O caos que se instalou em Manaus produziu um sentimento de revolta nacional e tornou evidente o ato criminoso de um governo federal de um país como o Brasil, que possui ampla experiência em vacinação em massa. O páis se mantém impotente, sem priorizar a implementação de um plano sério para enfrentar o aprofundamento de uma crise sanitária que poderia ser amenizada se tivéssemos um calendário de vacinação que desse segurança de que teríamos vacina, e que ela seria disponibilizada em tempo hábil para toda a população.

Perder vidas é revoltante! A revolta popular cresceu ainda mais com o ato violento do corte do auxílio emergencial. Se em dezembro de 2020, entre aqueles com renda familiar mensal até dois salários mínimos, apenas 27% consideravam o governo Bolsonaro ruim ou péssimo, um mês depois, de acordo com os dados do Datafolha, esse número aumentou para 41% da população.

O desdém violento do presidente ao dizer que o coronavírus era “apenas uma gripezinha”, ou o ato desrespeitoso ao dizer que “todo mundo morre um dia” abriu feridas profundas em partes da população brasileira que perderam seus familiares para a Covid-19. Em 2021 atingimos a triste marca de mais 230 mil mortes no Brasil.

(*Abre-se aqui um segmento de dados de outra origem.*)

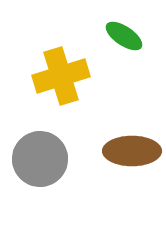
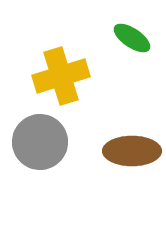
green ellipse: moved 8 px right, 2 px down
gray circle: moved 17 px up
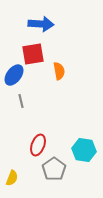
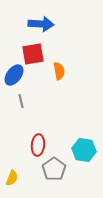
red ellipse: rotated 15 degrees counterclockwise
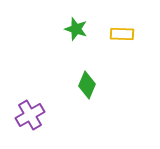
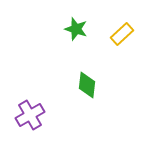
yellow rectangle: rotated 45 degrees counterclockwise
green diamond: rotated 16 degrees counterclockwise
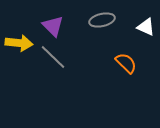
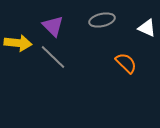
white triangle: moved 1 px right, 1 px down
yellow arrow: moved 1 px left
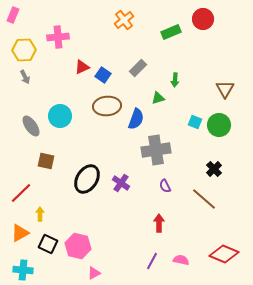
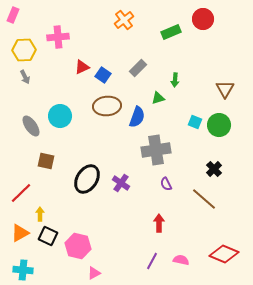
blue semicircle: moved 1 px right, 2 px up
purple semicircle: moved 1 px right, 2 px up
black square: moved 8 px up
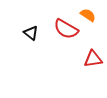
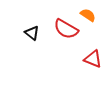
black triangle: moved 1 px right
red triangle: rotated 30 degrees clockwise
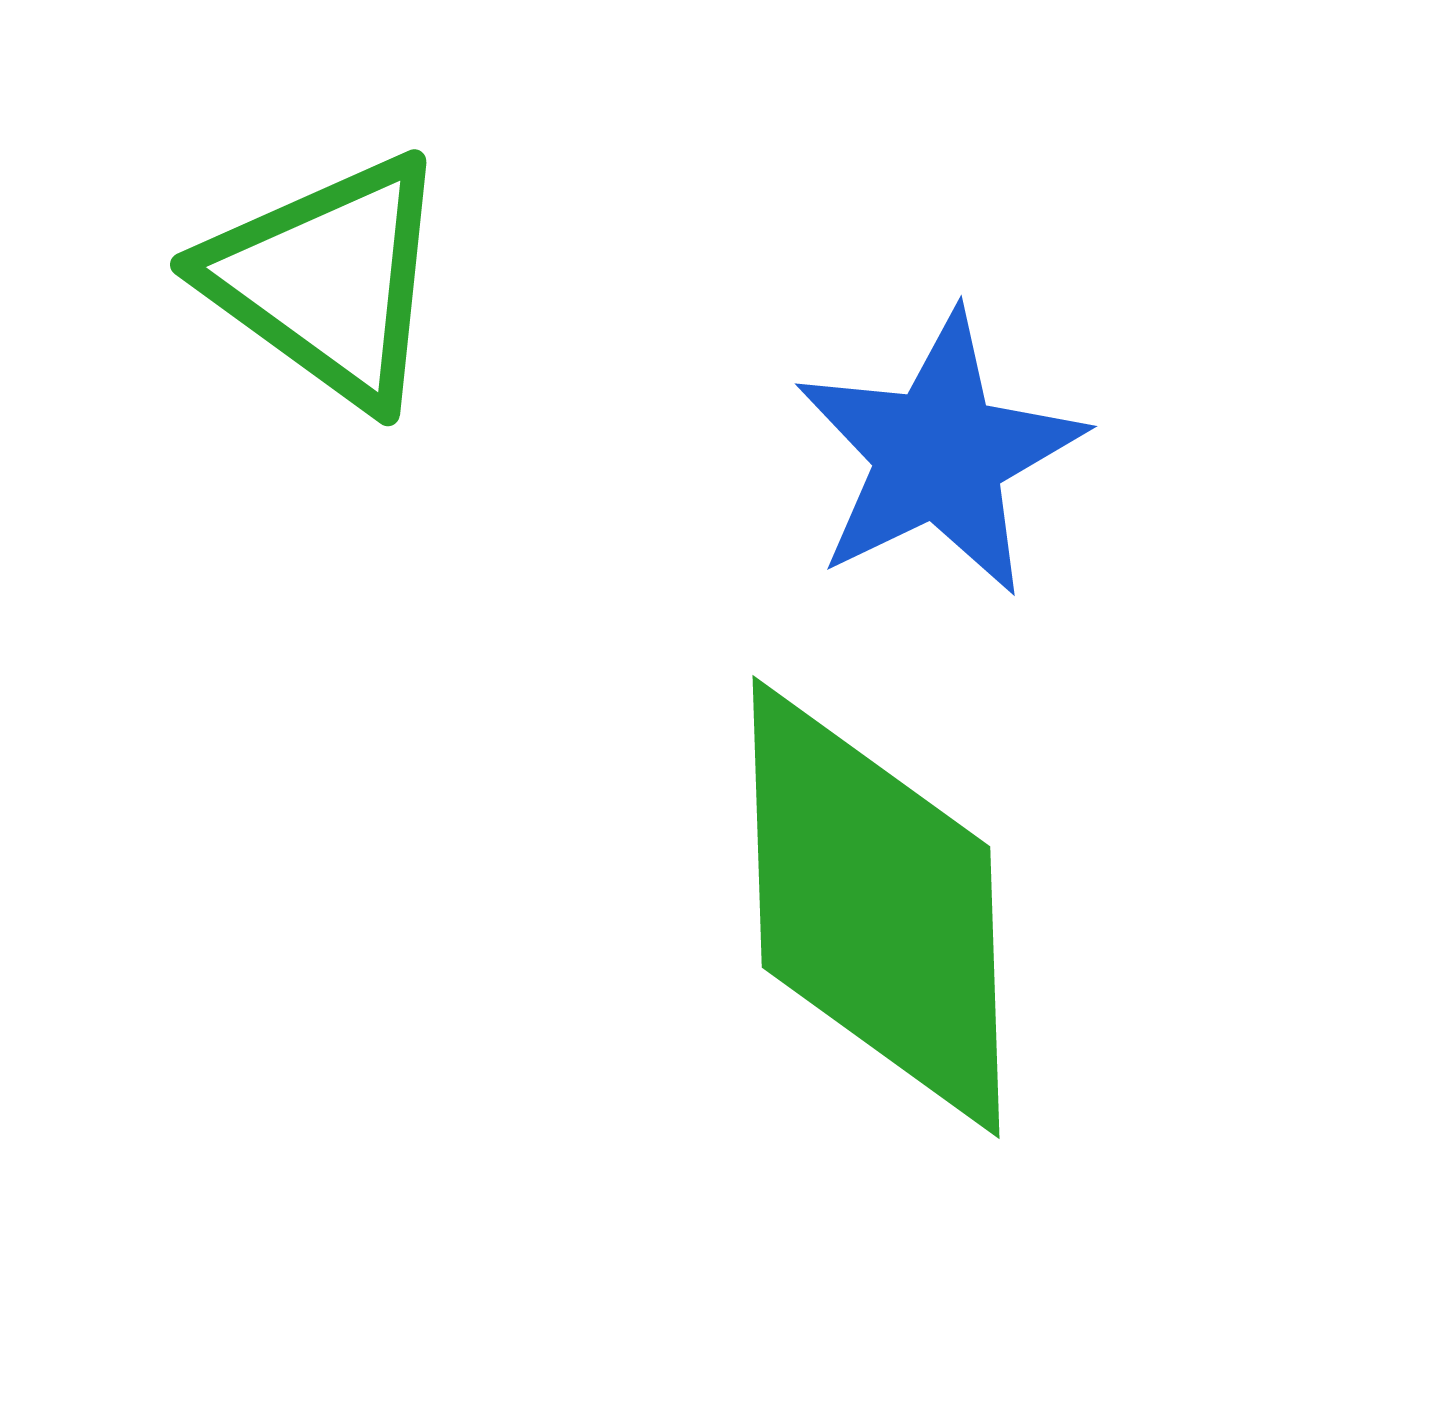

As medidas impopulares desse governo têm aprofundado a crise sanitária, e junto a isso, aumentado a fome, a violência, os despejos, a falta de moradia e o desemprego em massa. Uma política genocida que dissemina o vírus, o ódio, e que dia após dia, violenta e mata a população pobre, preta, indígena, camponesa, periférica, mulheres e LGBT.

Que sejamos uma multidão de revoltados contra esse governo que prioriza o capital, estimula o racismo, o machismo, a LGBTfobia, acelera o desmonte dos direitos sociais e trabalhistas, a destruição da política agrária e ambiental e a privatização dos bancos púbicos e empresas estatais, aumentando a vulnerabilidade financeira do país e ameaçando a existência dos mais vulneráveis.

Que a popularidade de Bolsonaro continue caindo… Mais ainda, que o povo compreenda que é preciso derrubar o Governo Bolsonaro para continuar existindo.